Robert has also been involved with American Indian Services, giving Native American students increased educational opportunities, particularly at BYU.
Honorary Alumni Award: H. Tracy Hall
Those acquainted with H. Tracy Hall might say that he does his best work under pressure. In 1954 while working on a research team at the General Electric Research Laboratory, he invented the Belt, a device capable of generating the extremely high pressures and temperatures needed to transform graphite into industrial diamond.
Tracy’s invention was considered so important that a federal government secrecy order was placed on it. When he became a professor of chemistry and director of research at BYU the following year, the restriction kept him from using his own device. Within a year, however, he invented the Tetrahedral Press, which had capabilities equivalent to the Belt. Then it, too, received a secrecy order.

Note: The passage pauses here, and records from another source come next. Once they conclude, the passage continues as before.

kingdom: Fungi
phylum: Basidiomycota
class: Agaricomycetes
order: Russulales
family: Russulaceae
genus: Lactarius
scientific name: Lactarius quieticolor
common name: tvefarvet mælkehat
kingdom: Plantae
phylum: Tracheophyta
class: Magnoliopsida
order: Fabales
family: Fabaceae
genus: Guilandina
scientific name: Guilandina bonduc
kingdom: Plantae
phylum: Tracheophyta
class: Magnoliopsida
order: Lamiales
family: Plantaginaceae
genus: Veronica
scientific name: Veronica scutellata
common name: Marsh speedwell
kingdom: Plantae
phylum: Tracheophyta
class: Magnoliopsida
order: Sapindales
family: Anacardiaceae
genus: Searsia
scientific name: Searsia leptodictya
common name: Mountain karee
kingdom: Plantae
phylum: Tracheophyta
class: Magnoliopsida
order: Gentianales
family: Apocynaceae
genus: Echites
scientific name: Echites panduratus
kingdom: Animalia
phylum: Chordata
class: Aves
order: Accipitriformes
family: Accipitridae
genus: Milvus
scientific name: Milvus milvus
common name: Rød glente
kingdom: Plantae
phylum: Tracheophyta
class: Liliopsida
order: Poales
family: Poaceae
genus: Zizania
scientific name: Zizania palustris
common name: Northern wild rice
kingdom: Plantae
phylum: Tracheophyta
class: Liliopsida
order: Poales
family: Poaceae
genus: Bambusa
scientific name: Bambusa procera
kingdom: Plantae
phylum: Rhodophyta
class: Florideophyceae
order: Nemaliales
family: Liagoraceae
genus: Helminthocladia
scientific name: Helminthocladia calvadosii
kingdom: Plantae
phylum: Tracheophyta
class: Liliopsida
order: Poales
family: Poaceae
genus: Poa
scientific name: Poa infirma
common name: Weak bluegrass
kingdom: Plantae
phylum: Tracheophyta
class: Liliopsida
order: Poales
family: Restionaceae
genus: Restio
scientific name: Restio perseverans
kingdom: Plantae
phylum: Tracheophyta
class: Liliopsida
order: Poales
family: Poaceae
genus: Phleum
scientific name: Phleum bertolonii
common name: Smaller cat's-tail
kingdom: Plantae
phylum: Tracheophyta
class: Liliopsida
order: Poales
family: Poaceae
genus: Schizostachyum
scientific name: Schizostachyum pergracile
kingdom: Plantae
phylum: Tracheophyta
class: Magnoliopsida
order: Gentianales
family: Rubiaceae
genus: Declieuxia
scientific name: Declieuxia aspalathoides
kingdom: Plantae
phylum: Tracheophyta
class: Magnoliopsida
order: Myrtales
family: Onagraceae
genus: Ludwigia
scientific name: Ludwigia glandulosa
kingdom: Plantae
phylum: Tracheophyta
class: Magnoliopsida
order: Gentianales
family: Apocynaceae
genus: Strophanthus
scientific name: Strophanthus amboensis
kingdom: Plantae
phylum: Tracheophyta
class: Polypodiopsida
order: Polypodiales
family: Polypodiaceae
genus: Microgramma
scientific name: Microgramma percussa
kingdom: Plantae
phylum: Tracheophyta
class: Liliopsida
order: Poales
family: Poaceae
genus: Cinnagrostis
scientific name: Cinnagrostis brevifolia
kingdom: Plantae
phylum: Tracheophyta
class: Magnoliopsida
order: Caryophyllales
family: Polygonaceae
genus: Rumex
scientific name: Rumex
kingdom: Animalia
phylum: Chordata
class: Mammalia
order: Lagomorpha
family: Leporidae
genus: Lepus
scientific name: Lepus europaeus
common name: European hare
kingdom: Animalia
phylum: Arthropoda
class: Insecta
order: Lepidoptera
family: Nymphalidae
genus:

About two years later the orders were removed from Tracy’s inventions and he was free to pursue his endeavors in high pressure/high temperature research. During the next decade, Tracy and his colleagues published almost 150 peer-reviewed scientific papers, attracted the attention of scientists from all over the world, and obtained more than $1 million in grants for research.
The recipient of numerous awards from professional societies, Tracy holds 17 U.S. and 70 foreign patents.
Honorary Alumni Award: Fred A. Schwendiman
As an administrator with both BYU and the LDS Church, Fred A. Schwendiman managed the educational property of the Church and university for more than
30 years.
Business school at the University of Utah and at Harvard prepared Fred for the heavy responsibilities ahead of him. In 1953 he was made student housing director at BYU and by 1974 he was overseeing the university’s physical plant, in charge of the planning, construction, and maintenance of the 380 buildings on campus. During this time he was also made administrator for physical facilities in the LDS Church Education System. As Support Services vice president of BYU from 1979–1984, he directed purchasing, food services, physical facilities, and housing. For 22 years Fred also managed the physical services at the Missionary Training Center.
After his retirement from BYU, Fred and his wife, Noni, resided in Jerusalem where he was project director for the construction of BYU’s Jerusalem Center.
Fred helped organize the first student stake at BYU in 1956 and later served as president of the Third Stake for 12 years.